◆ DIRECTIONS FOR THIS TASK ◆
Exactly reproduce each record listed below.

= = =

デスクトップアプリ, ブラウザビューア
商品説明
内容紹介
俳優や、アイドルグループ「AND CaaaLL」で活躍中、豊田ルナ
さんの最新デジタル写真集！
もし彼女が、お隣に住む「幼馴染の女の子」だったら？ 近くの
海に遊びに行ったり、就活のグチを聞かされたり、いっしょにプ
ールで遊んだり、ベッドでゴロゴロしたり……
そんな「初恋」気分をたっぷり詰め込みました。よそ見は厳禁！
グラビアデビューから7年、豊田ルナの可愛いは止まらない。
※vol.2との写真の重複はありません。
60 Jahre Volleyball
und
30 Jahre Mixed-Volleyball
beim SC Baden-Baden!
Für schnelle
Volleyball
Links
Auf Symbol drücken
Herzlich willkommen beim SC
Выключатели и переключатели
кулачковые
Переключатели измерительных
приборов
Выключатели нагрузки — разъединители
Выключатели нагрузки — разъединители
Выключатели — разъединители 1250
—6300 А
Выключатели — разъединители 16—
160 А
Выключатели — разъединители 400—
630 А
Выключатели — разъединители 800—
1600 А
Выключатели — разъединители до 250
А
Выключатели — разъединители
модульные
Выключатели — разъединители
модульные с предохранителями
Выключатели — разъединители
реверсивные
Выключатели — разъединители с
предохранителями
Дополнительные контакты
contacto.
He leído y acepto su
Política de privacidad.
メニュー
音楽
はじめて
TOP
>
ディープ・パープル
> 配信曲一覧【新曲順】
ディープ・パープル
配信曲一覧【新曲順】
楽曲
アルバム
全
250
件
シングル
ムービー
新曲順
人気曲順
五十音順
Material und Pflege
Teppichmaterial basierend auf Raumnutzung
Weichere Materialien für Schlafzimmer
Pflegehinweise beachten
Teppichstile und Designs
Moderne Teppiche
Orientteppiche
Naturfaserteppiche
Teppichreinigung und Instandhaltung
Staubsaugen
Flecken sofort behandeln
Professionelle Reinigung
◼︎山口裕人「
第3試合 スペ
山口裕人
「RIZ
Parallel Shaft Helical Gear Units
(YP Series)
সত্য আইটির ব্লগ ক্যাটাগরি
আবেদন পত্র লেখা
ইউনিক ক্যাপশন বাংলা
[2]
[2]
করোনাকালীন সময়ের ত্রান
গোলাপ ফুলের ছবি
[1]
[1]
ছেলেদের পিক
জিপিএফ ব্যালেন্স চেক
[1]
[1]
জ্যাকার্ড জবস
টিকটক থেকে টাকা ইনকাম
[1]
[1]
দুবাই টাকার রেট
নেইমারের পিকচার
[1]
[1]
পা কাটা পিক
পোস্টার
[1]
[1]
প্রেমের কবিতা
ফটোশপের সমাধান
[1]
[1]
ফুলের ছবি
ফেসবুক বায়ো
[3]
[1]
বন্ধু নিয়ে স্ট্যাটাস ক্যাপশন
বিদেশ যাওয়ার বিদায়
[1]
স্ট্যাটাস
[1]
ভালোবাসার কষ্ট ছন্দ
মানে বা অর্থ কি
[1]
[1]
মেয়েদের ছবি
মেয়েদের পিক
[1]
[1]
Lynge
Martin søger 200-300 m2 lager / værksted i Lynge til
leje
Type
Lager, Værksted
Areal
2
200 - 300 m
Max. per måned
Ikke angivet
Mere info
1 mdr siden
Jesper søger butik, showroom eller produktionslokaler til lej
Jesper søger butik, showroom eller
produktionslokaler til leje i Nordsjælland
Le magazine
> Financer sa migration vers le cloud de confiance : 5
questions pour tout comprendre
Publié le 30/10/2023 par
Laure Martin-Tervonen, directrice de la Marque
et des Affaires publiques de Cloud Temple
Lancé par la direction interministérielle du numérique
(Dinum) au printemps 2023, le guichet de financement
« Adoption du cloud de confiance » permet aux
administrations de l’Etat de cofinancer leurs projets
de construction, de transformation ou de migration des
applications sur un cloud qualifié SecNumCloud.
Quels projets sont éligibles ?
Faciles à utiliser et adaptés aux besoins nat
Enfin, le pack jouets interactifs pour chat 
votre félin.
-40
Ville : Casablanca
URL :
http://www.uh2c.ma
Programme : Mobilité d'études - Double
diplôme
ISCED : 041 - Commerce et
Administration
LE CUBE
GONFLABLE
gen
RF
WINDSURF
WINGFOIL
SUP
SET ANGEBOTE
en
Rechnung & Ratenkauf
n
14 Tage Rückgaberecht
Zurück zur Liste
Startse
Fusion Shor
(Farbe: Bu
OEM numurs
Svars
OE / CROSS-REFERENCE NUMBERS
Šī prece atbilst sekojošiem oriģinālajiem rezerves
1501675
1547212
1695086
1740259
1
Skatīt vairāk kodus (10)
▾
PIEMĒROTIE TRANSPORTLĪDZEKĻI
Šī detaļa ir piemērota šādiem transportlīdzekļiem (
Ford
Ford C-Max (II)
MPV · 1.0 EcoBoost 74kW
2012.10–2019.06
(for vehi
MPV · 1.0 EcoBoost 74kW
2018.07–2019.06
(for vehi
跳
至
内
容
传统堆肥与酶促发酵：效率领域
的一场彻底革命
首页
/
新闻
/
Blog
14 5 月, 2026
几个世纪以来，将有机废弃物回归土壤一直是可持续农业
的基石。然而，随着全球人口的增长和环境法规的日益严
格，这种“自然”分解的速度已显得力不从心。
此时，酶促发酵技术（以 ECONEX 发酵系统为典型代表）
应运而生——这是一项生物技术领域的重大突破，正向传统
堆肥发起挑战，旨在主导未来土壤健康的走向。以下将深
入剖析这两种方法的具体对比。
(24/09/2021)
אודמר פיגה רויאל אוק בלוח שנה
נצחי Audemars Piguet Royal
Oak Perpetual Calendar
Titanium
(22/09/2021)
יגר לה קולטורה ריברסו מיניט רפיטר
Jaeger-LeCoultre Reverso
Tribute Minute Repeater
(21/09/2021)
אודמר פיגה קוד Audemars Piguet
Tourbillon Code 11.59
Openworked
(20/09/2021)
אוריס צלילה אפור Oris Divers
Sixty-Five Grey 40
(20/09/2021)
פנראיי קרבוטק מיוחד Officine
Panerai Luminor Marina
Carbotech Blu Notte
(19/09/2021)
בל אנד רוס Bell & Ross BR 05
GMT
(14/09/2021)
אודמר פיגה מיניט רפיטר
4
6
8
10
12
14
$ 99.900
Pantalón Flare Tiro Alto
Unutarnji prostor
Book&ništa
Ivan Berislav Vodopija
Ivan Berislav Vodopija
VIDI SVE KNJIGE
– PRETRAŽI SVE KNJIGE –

= = =

◆ RESULT ◆
デスクトップアプリ, ブラウザビューア
商品説明
内容紹介
俳優や、アイドルグループ「AND CaaaLL」で活躍中、豊田ルナ
さんの最新デジタル写真集！
もし彼女が、お隣に住む「幼馴染の女の子」だったら？ 近くの
海に遊びに行ったり、就活のグチを聞かされたり、いっしょにプ
ールで遊んだり、ベッドでゴロゴロしたり……
そんな「初恋」気分をたっぷり詰め込みました。よそ見は厳禁！
グラビアデビューから7年、豊田ルナの可愛いは止まらない。
※vol.2との写真の重複はありません。
60 Jahre Volleyball
und
30 Jahre Mixed-Volleyball
beim SC Baden-Baden!
Für schnelle
Volleyball
Links
Auf Symbol drücken
Herzlich willkommen beim SC
Выключатели и переключатели
кулачковые
Переключатели измерительных
приборов
Выключатели нагрузки — разъединители
Выключатели нагрузки — разъединители
Выключатели — разъединители 1250
—6300 А
Выключатели — разъединители 16—
160 А
Выключатели — разъединители 400—
630 А
Выключатели — разъединители 800—
1600 А
Выключатели — разъединители до 250
А
Выключатели — разъединители
модульные
Выключатели — разъединители
модульные с предохранителями
Выключатели — разъединители
реверсивные
Выключатели — разъединители с
предохранителями
Дополнительные контакты
contacto.
He leído y acepto su
Política de privacidad.
メニュー
音楽
はじめて
TOP
>
ディープ・パープル
> 配信曲一覧【新曲順】
ディープ・パープル
配信曲一覧【新曲順】
楽曲
アルバム
全
250
件
シングル
ムービー
新曲順
人気曲順
五十音順
Material und Pflege
Teppichmaterial basierend auf Raumnutzung
Weichere Materialien für Schlafzimmer
Pflegehinweise beachten
Teppichstile und Designs
Moderne Teppiche
Orientteppiche
Naturfaserteppiche
Teppichreinigung und Instandhaltung
Staubsaugen
Flecken sofort behandeln
Professionelle Reinigung
◼︎山口裕人「
第3試合 スペ
山口裕人
「RIZ
Parallel Shaft Helical Gear Units
(YP Series)
সত্য আইটির ব্লগ ক্যাটাগরি
আবেদন পত্র লেখা
ইউনিক ক্যাপশন বাংলা
[2]
[2]
করোনাকালীন সময়ের ত্রান
গোলাপ ফুলের ছবি
[1]
[1]
ছেলেদের পিক
জিপিএফ ব্যালেন্স চেক
[1]
[1]
জ্যাকার্ড জবস
টিকটক থেকে টাকা ইনকাম
[1]
[1]
দুবাই টাকার রেট
নেইমারের পিকচার
[1]
[1]
পা কাটা পিক
পোস্টার
[1]
[1]
প্রেমের কবিতা
ফটোশপের সমাধান
[1]
[1]
ফুলের ছবি
ফেসবুক বায়ো
[3]
[1]
বন্ধু নিয়ে স্ট্যাটাস ক্যাপশন
বিদেশ যাওয়ার বিদায়
[1]
স্ট্যাটাস
[1]
ভালোবাসার কষ্ট ছন্দ
মানে বা অর্থ কি
[1]
[1]
মেয়েদের ছবি
মেয়েদের পিক
[1]
[1]
Lynge
Martin søger 200-300 m2 lager / værksted i Lynge til
leje
Type
Lager, Værksted
Areal
2
200 - 300 m
Max. per måned
Ikke angivet
Mere info
1 mdr siden
Jesper søger butik, showroom eller produktionslokaler til lej
Jesper søger butik, showroom eller
produktionslokaler til leje i Nordsjælland
Le magazine
> Financer sa migration vers le cloud de confiance : 5
questions pour tout comprendre
Publié le 30/10/2023 par
Laure Martin-Tervonen, directrice de la Marque
et des Affaires publiques de Cloud Temple
Lancé par la direction interministérielle du numérique
(Dinum) au printemps 2023, le guichet de financement
« Adoption du cloud de confiance » permet aux
administrations de l’Etat de cofinancer leurs projets
de construction, de transformation ou de migration des
applications sur un cloud qualifié SecNumCloud.
Quels projets sont éligibles ?
Faciles à utiliser et adaptés aux besoins nat
Enfin, le pack jouets interactifs pour chat 
votre félin.
-40
Ville : Casablanca
URL :
http://www.uh2c.ma
Programme : Mobilité d'études - Double
diplôme
ISCED : 041 - Commerce et
Administration
LE CUBE
GONFLABLE
gen
RF
WINDSURF
WINGFOIL
SUP
SET ANGEBOTE
en
Rechnung & Ratenkauf
n
14 Tage Rückgaberecht
Zurück zur Liste
Startse
Fusion Shor
(Farbe: Bu
OEM numurs
Svars
OE / CROSS-REFERENCE NUMBERS
Šī prece atbilst sekojošiem oriģinālajiem rezerves
1501675
1547212
1695086
1740259
1
Skatīt vairāk kodus (10)
▾
PIEMĒROTIE TRANSPORTLĪDZEKĻI
Šī detaļa ir piemērota šādiem transportlīdzekļiem (
Ford
Ford C-Max (II)
MPV · 1.0 EcoBoost 74kW
2012.10–2019.06
(for vehi
MPV · 1.0 EcoBoost 74kW
2018.07–2019.06
(for vehi
跳
至
内
容
传统堆肥与酶促发酵：效率领域
的一场彻底革命
首页
/
新闻
/
Blog
14 5 月, 2026
几个世纪以来，将有机废弃物回归土壤一直是可持续农业
的基石。然而，随着全球人口的增长和环境法规的日益严
格，这种“自然”分解的速度已显得力不从心。
此时，酶促发酵技术（以 ECONEX 发酵系统为典型代表）
应运而生——这是一项生物技术领域的重大突破，正向传统
堆肥发起挑战，旨在主导未来土壤健康的走向。以下将深
入剖析这两种方法的具体对比。
(24/09/2021)
אודמר פיגה רויאל אוק בלוח שנה
נצחי Audemars Piguet Royal
Oak Perpetual Calendar
Titanium
(22/09/2021)
יגר לה קולטורה ריברסו מיניט רפיטר
Jaeger-LeCoultre Reverso
Tribute Minute Repeater
(21/09/2021)
אודמר פיגה קוד Audemars Piguet
Tourbillon Code 11.59
Openworked
(20/09/2021)
אוריס צלילה אפור Oris Divers
Sixty-Five Grey 40
(20/09/2021)
פנראיי קרבוטק מיוחד Officine
Panerai Luminor Marina
Carbotech Blu Notte
(19/09/2021)
בל אנד רוס Bell & Ross BR 05
GMT
(14/09/2021)
אודמר פיגה מיניט רפיטר
4
6
8
10
12
14
$ 99.900
Pantalón Flare Tiro Alto
Unutarnji prostor
Book&ništa
Ivan Berislav Vodopija
Ivan Berislav Vodopija
VIDI SVE KNJIGE
– PRETRAŽI SVE KNJIGE –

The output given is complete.